CONSIGNE >> Recopiez fidèlement le passage du texte sur la chapelle troglodytique de la Roche-Guyon, de « Ces reliefs sont » à « rehaussée de rouge. ».

TEXTE DU DOCUMENT >>
Une restauration minutieuse sous le contrôle scientifique et technique de la DRAC

Les parois de la chapelle troglodytique du château de la Roche-Guyon sont une imitation de pierre de taille, un faux appareil de brique plâtrée et peinte. Il n’était pas possible d’obtenir une surface régulière en taillant directement la craie de la falaise en raison des nombreux bancs de silex qu’elle contient. Le faux appareil est fixé à la paroi de craie par des tenons de briques scellées au plâtre.  Dans ce faux appareil, des niches peu profondes étaient réservées aux quatre grands reliefs.

Ces reliefs sont constitués d’éléments modelés en terre et cuits. Schématiquement, à quelques exceptions près, chaque personnage est un élément de terre cuite. Des parties qui auraient été trop fragiles, bras, jambes, pieds, éléments de décor en saillie, sont de petites pièces rapportées également en terre cuite. Ces éléments furent collés au plâtre dans la niche. Ils furent ensuite complétés au plâtre par un fond derrière les personnages (paysage ou architecture en faible saillie) et, en bas, par des plates-bandes portant les inscriptions. L’ensemble fut ensuite peint à l’huile couleur terre-cuite (et non couleur pierre ou marbre blanc), l’inscription seule était rehaussée de rouge.

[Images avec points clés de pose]
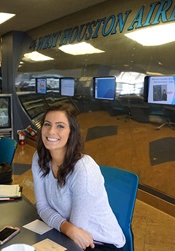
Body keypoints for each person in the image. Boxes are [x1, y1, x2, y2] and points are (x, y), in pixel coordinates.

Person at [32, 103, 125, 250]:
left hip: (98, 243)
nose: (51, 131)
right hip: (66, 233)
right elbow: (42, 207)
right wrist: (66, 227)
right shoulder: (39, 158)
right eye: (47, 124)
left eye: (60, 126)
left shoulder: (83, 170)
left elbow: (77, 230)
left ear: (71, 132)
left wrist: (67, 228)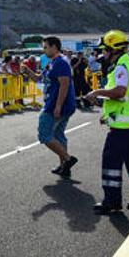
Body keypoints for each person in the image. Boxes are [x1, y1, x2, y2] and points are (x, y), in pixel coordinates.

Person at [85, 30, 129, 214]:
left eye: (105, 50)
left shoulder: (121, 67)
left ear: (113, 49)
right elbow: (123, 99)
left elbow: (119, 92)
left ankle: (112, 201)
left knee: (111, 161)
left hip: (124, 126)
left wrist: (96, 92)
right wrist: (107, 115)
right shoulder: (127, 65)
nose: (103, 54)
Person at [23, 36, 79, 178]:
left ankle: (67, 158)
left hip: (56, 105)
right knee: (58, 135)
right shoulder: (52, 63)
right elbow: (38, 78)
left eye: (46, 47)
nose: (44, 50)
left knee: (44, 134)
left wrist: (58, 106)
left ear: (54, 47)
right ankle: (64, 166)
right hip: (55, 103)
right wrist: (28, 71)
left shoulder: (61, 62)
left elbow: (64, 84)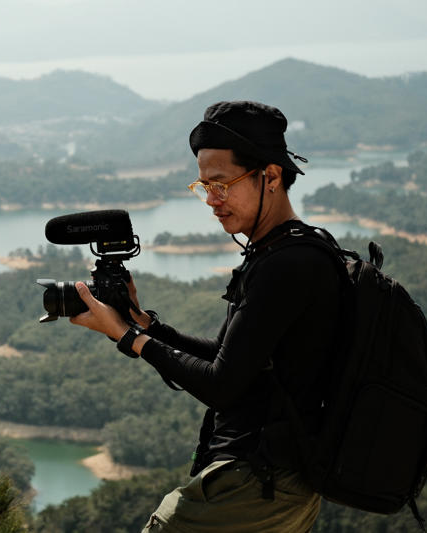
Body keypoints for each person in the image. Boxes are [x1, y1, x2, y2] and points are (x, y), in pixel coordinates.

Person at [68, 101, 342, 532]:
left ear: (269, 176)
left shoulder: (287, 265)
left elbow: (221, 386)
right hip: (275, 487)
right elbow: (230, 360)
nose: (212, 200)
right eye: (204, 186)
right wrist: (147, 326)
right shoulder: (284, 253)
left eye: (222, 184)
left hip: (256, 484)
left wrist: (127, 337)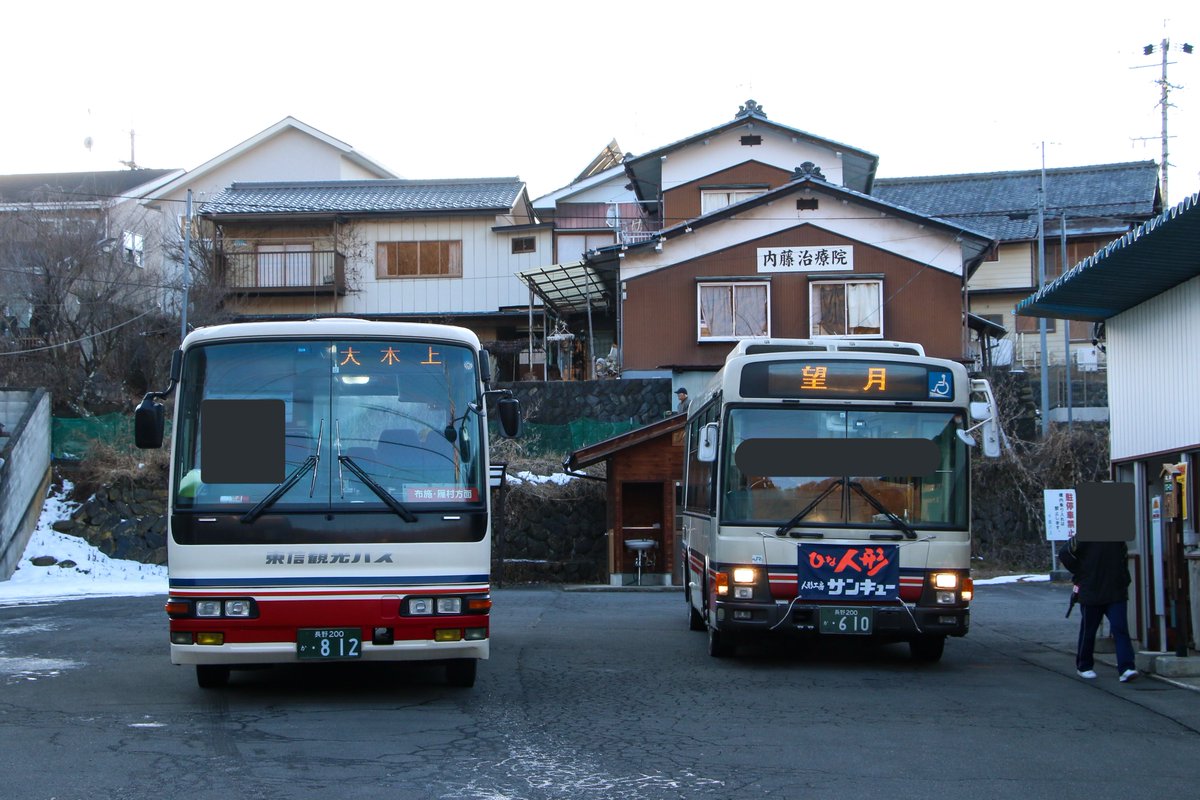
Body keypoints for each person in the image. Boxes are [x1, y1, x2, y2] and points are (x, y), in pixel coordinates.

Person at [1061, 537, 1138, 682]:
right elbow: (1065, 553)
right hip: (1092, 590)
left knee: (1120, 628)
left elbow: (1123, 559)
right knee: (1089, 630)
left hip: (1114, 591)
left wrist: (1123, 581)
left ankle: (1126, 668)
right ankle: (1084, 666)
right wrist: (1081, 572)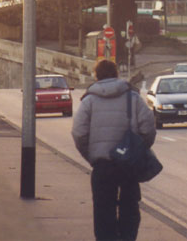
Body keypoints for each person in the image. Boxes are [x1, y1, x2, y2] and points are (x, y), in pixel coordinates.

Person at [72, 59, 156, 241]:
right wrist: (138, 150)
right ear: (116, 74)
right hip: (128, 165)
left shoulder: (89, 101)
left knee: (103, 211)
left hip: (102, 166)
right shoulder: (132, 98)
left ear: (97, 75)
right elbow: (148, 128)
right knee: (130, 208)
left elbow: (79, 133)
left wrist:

SOLUTION DU PROBLÈME >>
Ces reliefs sont constitués d’éléments modelés en terre et cuits. Schématiquement, à quelques exceptions près, chaque personnage est un élément de terre cuite. Des parties qui auraient été trop fragiles, bras, jambes, pieds, éléments de décor en saillie, sont de petites pièces rapportées également en terre cuite. Ces éléments furent collés au plâtre dans la niche. Ils furent ensuite complétés au plâtre par un fond derrière les personnages (paysage ou architecture en faible saillie) et, en bas, par des plates-bandes portant les inscriptions. L’ensemble fut ensuite peint à l’huile couleur terre-cuite (et non couleur pierre ou marbre blanc), l’inscription seule était rehaussée de rouge.